How is videoconferencing different from teleconferencing?

Videoconferencing should not be confused with satellite teleconferencing as the two involve different transmission media and different modes of interaction. The most important distinction to remember between the two is that videoconferencing allows for real-time interaction among participants while teleconferencing allows for limited interaction. For more detailed information about teleconferencing, please visit the satellite teleconferencing page.

How does videoconferencing work?

Videoconferencing equipment allows audio and video (and perhaps data) packets to be exchanged through telecommunications lines between two or more sites. Videoconferencing can occur over ISDN lines or IP-based lines. ISDN-based videoconferencing conforms to the H.320 standard and IP-based videoconferencing conforms to the H.323 standard. If T1 lines are used for the videoconferencing network, they have the disadvantage of being dedicated to and from fixed points, whereas ISDN lines can dial in to other networks.
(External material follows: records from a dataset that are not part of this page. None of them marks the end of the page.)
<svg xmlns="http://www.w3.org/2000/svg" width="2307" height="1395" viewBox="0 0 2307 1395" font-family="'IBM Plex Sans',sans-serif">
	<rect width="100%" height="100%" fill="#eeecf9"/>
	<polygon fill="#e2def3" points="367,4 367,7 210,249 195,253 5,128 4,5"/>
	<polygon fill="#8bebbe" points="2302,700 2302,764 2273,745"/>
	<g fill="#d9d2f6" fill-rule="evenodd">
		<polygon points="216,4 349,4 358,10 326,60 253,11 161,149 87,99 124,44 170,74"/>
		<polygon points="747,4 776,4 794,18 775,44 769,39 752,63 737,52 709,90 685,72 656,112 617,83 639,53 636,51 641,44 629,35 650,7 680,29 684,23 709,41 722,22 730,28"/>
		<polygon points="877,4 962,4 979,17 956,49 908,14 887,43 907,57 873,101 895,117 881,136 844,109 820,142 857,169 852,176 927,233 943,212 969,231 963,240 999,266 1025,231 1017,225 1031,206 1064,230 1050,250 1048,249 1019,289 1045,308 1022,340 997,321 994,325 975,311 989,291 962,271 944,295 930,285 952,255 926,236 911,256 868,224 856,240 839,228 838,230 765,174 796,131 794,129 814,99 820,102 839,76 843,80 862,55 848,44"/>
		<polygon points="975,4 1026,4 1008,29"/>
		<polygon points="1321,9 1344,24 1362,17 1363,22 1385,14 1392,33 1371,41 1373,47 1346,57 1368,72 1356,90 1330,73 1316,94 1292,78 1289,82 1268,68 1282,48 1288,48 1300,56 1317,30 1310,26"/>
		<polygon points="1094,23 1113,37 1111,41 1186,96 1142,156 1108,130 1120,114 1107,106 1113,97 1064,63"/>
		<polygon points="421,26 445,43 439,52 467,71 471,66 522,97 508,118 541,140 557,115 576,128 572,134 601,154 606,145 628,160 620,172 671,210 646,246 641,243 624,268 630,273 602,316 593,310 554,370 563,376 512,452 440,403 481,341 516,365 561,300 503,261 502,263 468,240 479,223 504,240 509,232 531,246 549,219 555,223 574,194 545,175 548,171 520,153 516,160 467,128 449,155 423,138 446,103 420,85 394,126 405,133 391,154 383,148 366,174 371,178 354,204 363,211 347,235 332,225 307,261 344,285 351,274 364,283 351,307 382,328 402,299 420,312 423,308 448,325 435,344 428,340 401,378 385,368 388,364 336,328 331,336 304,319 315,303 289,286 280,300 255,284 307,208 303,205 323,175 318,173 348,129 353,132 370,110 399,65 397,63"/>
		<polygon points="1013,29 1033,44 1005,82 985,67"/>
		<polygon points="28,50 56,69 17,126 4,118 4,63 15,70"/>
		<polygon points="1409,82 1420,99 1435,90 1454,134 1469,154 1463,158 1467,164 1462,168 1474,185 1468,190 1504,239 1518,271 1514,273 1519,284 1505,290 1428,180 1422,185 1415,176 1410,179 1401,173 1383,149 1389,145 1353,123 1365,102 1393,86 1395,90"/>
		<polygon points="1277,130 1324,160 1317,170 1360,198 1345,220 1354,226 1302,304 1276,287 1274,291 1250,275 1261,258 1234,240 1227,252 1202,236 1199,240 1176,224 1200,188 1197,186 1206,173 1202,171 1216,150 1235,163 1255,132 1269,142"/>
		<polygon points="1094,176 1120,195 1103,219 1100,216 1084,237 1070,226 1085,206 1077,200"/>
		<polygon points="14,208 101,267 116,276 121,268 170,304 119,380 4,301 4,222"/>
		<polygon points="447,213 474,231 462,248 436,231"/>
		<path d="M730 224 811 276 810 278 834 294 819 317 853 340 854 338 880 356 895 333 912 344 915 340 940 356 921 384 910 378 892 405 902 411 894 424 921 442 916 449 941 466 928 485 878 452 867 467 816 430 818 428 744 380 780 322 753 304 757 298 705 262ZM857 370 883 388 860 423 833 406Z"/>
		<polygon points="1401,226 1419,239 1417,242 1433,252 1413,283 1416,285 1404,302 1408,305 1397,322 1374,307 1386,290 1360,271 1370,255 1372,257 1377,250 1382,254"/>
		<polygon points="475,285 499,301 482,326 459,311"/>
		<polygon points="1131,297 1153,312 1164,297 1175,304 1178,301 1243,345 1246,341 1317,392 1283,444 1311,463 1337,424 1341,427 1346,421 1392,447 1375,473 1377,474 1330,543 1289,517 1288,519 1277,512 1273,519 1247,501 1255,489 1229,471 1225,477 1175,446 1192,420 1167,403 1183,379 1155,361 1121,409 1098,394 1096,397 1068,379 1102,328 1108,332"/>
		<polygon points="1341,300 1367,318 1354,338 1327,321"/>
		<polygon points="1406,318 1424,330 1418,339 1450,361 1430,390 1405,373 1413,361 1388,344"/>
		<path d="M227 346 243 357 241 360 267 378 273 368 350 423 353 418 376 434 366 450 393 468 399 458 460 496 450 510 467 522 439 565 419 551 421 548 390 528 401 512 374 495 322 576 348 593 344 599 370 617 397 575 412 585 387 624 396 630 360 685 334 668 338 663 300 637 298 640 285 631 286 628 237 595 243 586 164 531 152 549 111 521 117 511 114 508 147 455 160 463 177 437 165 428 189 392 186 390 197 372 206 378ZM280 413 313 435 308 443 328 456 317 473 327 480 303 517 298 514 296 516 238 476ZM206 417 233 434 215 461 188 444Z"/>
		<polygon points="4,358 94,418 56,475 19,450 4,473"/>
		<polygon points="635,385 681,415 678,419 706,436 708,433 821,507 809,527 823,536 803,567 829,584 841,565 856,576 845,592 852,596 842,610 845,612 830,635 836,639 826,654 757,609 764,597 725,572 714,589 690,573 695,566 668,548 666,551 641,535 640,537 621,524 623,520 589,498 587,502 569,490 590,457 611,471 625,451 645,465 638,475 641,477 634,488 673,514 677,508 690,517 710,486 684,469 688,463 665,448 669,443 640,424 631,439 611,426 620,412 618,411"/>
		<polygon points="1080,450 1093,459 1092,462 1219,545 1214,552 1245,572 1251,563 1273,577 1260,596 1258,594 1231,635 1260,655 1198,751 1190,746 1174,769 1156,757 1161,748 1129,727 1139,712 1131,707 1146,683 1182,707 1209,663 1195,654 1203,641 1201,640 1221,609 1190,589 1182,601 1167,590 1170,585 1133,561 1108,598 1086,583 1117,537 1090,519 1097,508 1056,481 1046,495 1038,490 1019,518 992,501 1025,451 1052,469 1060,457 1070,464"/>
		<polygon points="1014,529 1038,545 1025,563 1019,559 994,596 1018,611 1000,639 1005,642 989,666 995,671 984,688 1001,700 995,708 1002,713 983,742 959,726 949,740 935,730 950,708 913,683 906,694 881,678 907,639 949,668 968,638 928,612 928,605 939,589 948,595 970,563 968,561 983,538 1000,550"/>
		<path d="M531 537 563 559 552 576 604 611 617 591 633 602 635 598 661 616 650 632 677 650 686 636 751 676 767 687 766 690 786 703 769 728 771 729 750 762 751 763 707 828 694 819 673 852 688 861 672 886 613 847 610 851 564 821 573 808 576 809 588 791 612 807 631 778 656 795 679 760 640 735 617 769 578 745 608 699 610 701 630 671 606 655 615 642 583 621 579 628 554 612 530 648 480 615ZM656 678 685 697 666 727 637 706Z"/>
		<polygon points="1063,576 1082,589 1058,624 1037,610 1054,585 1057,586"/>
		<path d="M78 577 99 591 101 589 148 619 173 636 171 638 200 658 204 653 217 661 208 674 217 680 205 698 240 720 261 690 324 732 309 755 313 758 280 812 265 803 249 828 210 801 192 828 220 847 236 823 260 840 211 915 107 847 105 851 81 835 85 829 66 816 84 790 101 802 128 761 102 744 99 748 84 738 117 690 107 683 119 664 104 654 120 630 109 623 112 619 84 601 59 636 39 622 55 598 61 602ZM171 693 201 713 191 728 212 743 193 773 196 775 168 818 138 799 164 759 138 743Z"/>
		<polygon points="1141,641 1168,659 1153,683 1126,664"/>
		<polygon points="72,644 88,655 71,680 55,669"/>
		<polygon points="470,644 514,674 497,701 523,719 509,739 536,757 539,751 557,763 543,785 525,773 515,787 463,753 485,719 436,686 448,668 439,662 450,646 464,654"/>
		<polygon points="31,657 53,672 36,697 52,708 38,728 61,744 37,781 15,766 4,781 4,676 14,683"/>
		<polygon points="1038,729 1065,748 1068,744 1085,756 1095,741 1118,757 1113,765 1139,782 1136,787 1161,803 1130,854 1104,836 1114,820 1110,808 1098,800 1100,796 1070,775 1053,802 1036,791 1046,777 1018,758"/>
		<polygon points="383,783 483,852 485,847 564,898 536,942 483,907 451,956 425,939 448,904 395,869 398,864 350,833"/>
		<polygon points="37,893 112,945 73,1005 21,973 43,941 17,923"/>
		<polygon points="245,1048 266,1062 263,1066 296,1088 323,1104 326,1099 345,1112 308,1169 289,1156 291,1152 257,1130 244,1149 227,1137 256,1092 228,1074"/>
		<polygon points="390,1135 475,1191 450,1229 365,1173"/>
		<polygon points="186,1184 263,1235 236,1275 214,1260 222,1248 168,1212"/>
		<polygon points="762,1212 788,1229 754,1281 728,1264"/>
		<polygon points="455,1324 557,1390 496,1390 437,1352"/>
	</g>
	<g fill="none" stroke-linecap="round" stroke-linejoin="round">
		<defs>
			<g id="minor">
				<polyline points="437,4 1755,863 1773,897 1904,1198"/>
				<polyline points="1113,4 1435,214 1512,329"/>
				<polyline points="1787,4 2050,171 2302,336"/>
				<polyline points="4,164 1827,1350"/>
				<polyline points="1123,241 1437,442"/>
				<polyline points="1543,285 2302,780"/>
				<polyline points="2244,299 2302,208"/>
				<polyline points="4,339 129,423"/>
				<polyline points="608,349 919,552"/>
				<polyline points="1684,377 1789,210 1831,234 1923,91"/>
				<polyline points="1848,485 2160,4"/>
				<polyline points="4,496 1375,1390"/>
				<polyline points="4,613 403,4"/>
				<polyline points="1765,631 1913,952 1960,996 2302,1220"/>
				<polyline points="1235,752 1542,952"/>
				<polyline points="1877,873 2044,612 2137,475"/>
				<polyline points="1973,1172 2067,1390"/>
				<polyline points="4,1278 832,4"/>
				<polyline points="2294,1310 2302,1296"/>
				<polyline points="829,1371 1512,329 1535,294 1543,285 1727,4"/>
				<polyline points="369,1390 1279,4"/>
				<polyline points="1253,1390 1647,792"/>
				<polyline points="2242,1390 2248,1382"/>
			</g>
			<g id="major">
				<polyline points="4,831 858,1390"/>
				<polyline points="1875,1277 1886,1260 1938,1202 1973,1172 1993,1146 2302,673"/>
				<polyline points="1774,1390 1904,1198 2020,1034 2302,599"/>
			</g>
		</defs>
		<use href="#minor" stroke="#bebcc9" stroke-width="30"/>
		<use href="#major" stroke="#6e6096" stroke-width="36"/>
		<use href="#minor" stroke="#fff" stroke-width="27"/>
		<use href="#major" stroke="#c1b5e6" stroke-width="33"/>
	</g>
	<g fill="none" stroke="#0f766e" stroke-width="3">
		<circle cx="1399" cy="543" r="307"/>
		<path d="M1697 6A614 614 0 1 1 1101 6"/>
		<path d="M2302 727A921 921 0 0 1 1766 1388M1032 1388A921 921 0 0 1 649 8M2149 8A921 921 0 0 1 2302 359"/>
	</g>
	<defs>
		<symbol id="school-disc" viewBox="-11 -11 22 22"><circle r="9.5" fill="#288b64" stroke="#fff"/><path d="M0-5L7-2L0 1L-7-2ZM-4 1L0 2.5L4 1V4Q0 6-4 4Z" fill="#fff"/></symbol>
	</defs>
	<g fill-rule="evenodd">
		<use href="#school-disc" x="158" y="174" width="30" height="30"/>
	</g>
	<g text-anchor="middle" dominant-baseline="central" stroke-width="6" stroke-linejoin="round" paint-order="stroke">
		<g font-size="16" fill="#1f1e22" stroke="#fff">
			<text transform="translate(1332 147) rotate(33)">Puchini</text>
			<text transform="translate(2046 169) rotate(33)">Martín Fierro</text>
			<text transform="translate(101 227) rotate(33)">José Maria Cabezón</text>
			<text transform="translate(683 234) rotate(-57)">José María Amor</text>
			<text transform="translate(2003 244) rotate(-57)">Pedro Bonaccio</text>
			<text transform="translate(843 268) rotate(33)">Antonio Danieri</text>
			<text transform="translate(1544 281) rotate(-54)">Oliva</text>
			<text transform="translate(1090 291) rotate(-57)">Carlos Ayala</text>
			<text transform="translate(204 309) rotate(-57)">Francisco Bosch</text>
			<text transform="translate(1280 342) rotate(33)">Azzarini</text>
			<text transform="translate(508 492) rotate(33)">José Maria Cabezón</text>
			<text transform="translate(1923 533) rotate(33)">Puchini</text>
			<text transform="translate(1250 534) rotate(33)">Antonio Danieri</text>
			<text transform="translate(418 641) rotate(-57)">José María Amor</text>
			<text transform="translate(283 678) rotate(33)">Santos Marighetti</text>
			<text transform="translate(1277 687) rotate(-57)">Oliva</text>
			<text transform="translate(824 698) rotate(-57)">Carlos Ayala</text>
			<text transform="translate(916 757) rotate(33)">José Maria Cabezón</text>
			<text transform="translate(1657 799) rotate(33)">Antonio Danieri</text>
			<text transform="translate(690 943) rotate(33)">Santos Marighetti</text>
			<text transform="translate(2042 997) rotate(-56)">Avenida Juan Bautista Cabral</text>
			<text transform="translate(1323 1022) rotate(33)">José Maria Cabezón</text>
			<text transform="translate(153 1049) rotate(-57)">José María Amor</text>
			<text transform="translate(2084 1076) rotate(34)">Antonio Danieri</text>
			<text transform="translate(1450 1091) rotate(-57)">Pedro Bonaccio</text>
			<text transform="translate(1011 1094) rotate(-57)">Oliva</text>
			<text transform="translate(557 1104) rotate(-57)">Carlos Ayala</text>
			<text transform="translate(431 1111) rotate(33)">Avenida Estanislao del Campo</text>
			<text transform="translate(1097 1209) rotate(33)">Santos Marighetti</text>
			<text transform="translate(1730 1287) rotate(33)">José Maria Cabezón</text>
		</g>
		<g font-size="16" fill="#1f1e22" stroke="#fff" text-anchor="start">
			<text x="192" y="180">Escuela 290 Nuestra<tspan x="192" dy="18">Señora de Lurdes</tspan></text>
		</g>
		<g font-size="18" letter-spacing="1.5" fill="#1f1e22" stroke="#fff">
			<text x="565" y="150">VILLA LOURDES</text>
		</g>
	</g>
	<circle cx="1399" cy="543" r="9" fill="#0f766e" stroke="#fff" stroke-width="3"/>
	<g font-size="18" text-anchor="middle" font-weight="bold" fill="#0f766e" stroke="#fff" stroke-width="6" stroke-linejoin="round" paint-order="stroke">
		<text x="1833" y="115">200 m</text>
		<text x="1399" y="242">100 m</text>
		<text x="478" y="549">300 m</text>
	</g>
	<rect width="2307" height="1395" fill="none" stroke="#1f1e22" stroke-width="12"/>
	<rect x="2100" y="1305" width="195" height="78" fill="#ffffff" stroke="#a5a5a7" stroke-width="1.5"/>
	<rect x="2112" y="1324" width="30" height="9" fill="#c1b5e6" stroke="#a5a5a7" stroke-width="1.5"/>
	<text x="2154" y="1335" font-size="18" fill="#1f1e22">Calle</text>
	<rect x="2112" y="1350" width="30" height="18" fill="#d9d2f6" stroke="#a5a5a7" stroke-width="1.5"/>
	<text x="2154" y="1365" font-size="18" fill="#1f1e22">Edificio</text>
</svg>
While it is true that an IP-based network could videoconference over the public Internet, there is no guaranteed quality of service on the public Internet so videoconference quality may be inconsistent. One main benefit of IP-based videoconferencing are fixed monthly costs, as opposed to per minute long distance fees incurred by the use of ISDN lines.

Theoretically, any two videoconferencing systems with the same standard (regardless of brand/manufacturer) should be able to conduct a basic videoconference. If videoconferencing systems with opposing standards would like to videoconference with each other, another piece of equipment called a gateway must be used. In order for a videoconference to occur between more than two sites at one time, a piece of equipment called a Multipoint Control Unit (also known as an MCU or video bridge) must be used.

What is a P2P (Point-to-Point) videoconference? What is a multipoint videoconference? What is a VMR (Virtual Meeting Room)?

A videoconference between two sites is called a P2P (Point-to-Point) videoconference.

A multipoint videoconference is a videoconference involving more than two sites.

A VMR (Virtual Meeting Room) is an onsite hosted virtual space where multiple participants can join a video call. These rooms provide virtualized bridging (MCU) services and many options feature a WebRTC option allowing users with a webcam and browser to join a video call. A virtual meeting room is also known as a virtual meeting space or a video bridge room.